◆ TASK DIRECTIONS ◆
Rewrite the lines below, putting "program" in place of every "script" and leaving everything else unchanged.

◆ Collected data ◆
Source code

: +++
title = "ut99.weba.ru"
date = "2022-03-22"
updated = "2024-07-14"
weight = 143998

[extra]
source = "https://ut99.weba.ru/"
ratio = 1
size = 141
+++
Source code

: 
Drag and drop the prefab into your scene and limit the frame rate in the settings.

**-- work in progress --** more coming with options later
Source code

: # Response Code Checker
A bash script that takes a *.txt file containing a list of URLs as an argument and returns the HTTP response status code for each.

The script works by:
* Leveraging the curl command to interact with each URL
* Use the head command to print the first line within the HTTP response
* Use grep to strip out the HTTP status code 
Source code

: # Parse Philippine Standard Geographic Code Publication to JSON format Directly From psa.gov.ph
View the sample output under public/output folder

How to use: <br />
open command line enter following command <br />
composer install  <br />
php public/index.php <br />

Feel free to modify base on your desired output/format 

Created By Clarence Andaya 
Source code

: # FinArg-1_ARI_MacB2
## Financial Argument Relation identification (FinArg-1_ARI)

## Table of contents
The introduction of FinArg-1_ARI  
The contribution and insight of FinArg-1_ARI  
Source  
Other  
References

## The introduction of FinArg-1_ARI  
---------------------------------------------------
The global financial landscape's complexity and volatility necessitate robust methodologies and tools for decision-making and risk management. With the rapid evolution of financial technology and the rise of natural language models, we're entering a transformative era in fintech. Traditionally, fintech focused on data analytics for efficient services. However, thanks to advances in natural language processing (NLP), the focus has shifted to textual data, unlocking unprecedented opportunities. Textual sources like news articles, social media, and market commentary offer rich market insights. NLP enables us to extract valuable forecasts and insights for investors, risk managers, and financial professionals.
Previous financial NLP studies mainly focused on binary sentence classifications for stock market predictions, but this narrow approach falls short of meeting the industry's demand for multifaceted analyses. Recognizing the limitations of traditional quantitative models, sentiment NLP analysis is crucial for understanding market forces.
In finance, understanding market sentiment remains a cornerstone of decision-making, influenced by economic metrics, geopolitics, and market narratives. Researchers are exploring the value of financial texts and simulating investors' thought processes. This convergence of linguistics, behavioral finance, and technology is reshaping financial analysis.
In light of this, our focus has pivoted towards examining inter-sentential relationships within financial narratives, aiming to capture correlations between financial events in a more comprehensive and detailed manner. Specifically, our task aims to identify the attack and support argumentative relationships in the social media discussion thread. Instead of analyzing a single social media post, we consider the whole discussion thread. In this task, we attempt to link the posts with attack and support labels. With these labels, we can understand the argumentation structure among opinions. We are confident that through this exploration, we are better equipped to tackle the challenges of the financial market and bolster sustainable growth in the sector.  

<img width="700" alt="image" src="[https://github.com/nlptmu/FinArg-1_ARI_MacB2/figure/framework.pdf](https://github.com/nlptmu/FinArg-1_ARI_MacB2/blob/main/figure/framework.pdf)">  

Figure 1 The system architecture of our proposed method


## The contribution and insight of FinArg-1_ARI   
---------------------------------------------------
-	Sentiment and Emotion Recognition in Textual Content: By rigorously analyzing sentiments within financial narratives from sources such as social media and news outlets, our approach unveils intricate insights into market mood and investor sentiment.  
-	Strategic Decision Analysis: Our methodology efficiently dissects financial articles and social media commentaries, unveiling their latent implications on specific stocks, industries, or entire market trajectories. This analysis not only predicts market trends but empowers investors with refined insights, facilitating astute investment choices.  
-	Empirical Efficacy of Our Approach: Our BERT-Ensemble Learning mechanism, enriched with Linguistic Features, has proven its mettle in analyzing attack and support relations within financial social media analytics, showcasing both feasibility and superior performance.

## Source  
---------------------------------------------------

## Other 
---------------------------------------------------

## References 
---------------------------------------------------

◆ RESULT FOR THIS TASK ◆
Source code

: +++
title = "ut99.weba.ru"
date = "2022-03-22"
updated = "2024-07-14"
weight = 143998

[extra]
source = "https://ut99.weba.ru/"
ratio = 1
size = 141
+++
Source code

: 
Drag and drop the prefab into your scene and limit the frame rate in the settings.

**-- work in progress --** more coming with options later
Source code

: # Response Code Checker
A bash program that takes a *.txt file containing a list of URLs as an argument and returns the HTTP response status code for each.

The program works by:
* Leveraging the curl command to interact with each URL
* Use the head command to print the first line within the HTTP response
* Use grep to strip out the HTTP status code 
Source code

: # Parse Philippine Standard Geographic Code Publication to JSON format Directly From psa.gov.ph
View the sample output under public/output folder

How to use: <br />
open command line enter following command <br />
composer install  <br />
php public/index.php <br />

Feel free to modify base on your desired output/format 

Created By Clarence Andaya 
Source code

: # FinArg-1_ARI_MacB2
## Financial Argument Relation identification (FinArg-1_ARI)

## Table of contents
The introduction of FinArg-1_ARI  
The contribution and insight of FinArg-1_ARI  
Source  
Other  
References

## The introduction of FinArg-1_ARI  
---------------------------------------------------
The global financial landscape's complexity and volatility necessitate robust methodologies and tools for decision-making and risk management. With the rapid evolution of financial technology and the rise of natural language models, we're entering a transformative era in fintech. Traditionally, fintech focused on data analytics for efficient services. However, thanks to advances in natural language processing (NLP), the focus has shifted to textual data, unlocking unprecedented opportunities. Textual sources like news articles, social media, and market commentary offer rich market insights. NLP enables us to extract valuable forecasts and insights for investors, risk managers, and financial professionals.
Previous financial NLP studies mainly focused on binary sentence classifications for stock market predictions, but this narrow approach falls short of meeting the industry's demand for multifaceted analyses. Recognizing the limitations of traditional quantitative models, sentiment NLP analysis is crucial for understanding market forces.
In finance, understanding market sentiment remains a cornerstone of decision-making, influenced by economic metrics, geopolitics, and market narratives. Researchers are exploring the value of financial texts and simulating investors' thought processes. This convergence of linguistics, behavioral finance, and technology is reshaping financial analysis.
In light of this, our focus has pivoted towards examining inter-sentential relationships within financial narratives, aiming to capture correlations between financial events in a more comprehensive and detailed manner. Specifically, our task aims to identify the attack and support argumentative relationships in the social media discussion thread. Instead of analyzing a single social media post, we consider the whole discussion thread. In this task, we attempt to link the posts with attack and support labels. With these labels, we can understand the argumentation structure among opinions. We are confident that through this exploration, we are better equipped to tackle the challenges of the financial market and bolster sustainable growth in the sector.  

<img width="700" alt="image" src="[https://github.com/nlptmu/FinArg-1_ARI_MacB2/figure/framework.pdf](https://github.com/nlptmu/FinArg-1_ARI_MacB2/blob/main/figure/framework.pdf)">  

Figure 1 The system architecture of our proposed method


## The contribution and insight of FinArg-1_ARI   
---------------------------------------------------
-	Sentiment and Emotion Recognition in Textual Content: By rigorously analyzing sentiments within financial narratives from sources such as social media and news outlets, our approach unveils intricate insights into market mood and investor sentiment.  
-	Strategic Decision Analysis: Our methodology efficiently dissects financial articles and social media commentaries, unveiling their latent implications on specific stocks, industries, or entire market trajectories. This analysis not only predicts market trends but empowers investors with refined insights, facilitating astute investment choices.  
-	Empirical Efficacy of Our Approach: Our BERT-Ensemble Learning mechanism, enriched with Linguistic Features, has proven its mettle in analyzing attack and support relations within financial social media analytics, showcasing both feasibility and superior performance.

## Source  
---------------------------------------------------

## Other 
---------------------------------------------------

## References 
---------------------------------------------------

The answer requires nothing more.